═══ PASSAGE TO READ ═══
INTRODUCTION

Many studies have been performed about the two adipocytokines, leptin and adiponectin, among various adipocyte-derived cytokines thought to be involved in the regulation of metabolic homeostasis [1-3]. Plasma adiponectin concentration has been reported to decrease as the body mass index (BMI) increases and to correlate negatively with insulin resistance [4,5]. Leptin, identified from the genetic animal model of obesity, ob/ob mouse, shows positive correlations with adiposity and insulin resistance, and leptin has been suggested as a sensitive chemical marker for the diagnosis of obesity and obesity-related disease [6,7]. A recent study showed a negative correlation of serum adiponectin level and a positive correlation of serum leptin level with visceral fat area in Korean adults, and these correlations were more significant compared with those of BMI [8]. More recently, the evaluation of the leptin:adiponectin ratio has been suggested as a useful parameter for assessing insulin resistance in patients with and without diabetes [9-12]. Inoue et al. [9,10] reported that the adiponectin/leptin (A/L) ratio was more effective as a parameter of insulin resistance than was adiponectin or leptin alone and was a more sensitive and reliable marker of insulin resistance than was homeostasis model assessment (HOMA)-insulin resistance (IR) in subjects without hyperglycemia, as well as in type 2 diabetes patients. Recently published studies support the previous results on the association of A/L ratio with insulin resistance [11,12]. Furthermore, recent work by Norata et al. [13] reported that leptin:adiponectin ratio is a powerful independent predictor of intima-media thickness and other cardiometabolic parameters in healthy males.
═══
= THINGS TO DO =
1. According to the introduction on leptin and adiponectin, from which genetic animal model of obesity was leptin identified?
2. Summarize the introduction on leptin and adiponectin in two sentences.
3. Using the introduction on leptin and adiponectin, explain why Inoue et al. favored the adiponectin/leptin ratio as a measure of insulin resistance.
The records play no part in this work.
═══ AVAILABLE DATA ═══
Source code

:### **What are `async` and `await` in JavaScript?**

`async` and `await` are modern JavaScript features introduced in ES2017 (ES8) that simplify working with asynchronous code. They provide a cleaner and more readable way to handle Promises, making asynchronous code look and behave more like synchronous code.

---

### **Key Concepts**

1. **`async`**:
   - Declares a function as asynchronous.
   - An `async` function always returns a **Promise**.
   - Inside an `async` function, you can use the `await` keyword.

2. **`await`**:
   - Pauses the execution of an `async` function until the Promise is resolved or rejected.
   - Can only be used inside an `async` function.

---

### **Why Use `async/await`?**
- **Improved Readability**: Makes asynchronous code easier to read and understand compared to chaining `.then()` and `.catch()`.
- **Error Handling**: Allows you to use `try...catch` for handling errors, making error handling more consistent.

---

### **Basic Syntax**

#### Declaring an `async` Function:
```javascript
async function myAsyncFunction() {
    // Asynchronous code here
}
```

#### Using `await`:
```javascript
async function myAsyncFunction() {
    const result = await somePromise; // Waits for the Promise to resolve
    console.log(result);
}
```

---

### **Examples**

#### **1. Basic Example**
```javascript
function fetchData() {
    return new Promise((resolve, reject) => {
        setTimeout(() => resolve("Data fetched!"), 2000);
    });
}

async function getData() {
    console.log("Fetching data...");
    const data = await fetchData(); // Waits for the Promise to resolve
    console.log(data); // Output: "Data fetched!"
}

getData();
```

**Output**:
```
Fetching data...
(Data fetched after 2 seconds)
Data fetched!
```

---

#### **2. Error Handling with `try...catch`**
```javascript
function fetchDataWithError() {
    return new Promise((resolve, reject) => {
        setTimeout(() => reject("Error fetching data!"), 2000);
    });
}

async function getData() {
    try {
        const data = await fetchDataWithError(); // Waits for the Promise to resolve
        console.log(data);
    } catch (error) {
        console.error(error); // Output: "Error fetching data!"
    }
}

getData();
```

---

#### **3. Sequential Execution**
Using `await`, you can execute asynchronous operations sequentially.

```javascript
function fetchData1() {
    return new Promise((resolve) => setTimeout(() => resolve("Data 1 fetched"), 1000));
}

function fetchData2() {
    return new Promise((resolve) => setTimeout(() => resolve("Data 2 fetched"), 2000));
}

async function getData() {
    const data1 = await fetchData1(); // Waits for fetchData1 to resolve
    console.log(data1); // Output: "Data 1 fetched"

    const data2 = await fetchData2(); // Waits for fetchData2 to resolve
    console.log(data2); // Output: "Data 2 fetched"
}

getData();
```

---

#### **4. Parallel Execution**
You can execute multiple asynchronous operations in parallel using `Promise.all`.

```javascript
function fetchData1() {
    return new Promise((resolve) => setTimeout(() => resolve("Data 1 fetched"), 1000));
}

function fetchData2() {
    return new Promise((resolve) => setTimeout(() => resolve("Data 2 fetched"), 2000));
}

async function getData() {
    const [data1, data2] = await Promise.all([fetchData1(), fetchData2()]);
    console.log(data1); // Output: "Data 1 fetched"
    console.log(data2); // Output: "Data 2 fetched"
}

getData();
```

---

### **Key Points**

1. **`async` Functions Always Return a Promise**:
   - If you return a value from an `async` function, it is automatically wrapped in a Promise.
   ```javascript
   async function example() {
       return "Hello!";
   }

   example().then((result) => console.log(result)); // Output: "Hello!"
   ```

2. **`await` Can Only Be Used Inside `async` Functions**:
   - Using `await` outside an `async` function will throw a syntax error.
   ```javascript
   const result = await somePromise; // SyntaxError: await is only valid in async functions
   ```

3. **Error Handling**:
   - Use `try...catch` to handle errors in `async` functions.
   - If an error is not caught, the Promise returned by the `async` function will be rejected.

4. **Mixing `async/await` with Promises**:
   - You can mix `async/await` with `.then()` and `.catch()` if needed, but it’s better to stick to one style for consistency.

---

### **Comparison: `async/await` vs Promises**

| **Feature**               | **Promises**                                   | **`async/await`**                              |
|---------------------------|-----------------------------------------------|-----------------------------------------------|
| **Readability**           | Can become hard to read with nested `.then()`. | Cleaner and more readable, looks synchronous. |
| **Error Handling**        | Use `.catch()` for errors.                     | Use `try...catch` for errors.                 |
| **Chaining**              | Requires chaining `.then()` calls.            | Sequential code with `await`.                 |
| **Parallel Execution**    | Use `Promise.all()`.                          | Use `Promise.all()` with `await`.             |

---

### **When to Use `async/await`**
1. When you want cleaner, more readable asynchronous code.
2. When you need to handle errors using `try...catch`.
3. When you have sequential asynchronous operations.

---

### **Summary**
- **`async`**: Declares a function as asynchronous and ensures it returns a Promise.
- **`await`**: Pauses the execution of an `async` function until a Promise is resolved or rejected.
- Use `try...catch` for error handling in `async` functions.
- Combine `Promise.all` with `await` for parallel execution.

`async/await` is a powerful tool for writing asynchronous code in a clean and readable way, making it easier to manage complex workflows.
═══
= ANSWERS FOR EACH ITEM =
1. The ob/ob mouse.

2. Plasma adiponectin decreases as BMI rises and correlates negatively with insulin resistance, while leptin correlates positively with adiposity and insulin resistance, and in Korean adults both levels tracked visceral fat area more closely than BMI. The ratio between leptin and adiponectin has been proposed as a useful measure of insulin resistance in patients with and without diabetes, and it has also been reported as a strong independent predictor of intima-media thickness and other cardiometabolic parameters in healthy males.

3. They reported that the A/L ratio was more effective as a parameter of insulin resistance than adiponectin or leptin alone. They also found it a more sensitive and reliable marker than HOMA-IR, both in subjects without hyperglycemia and in type 2 diabetes patients.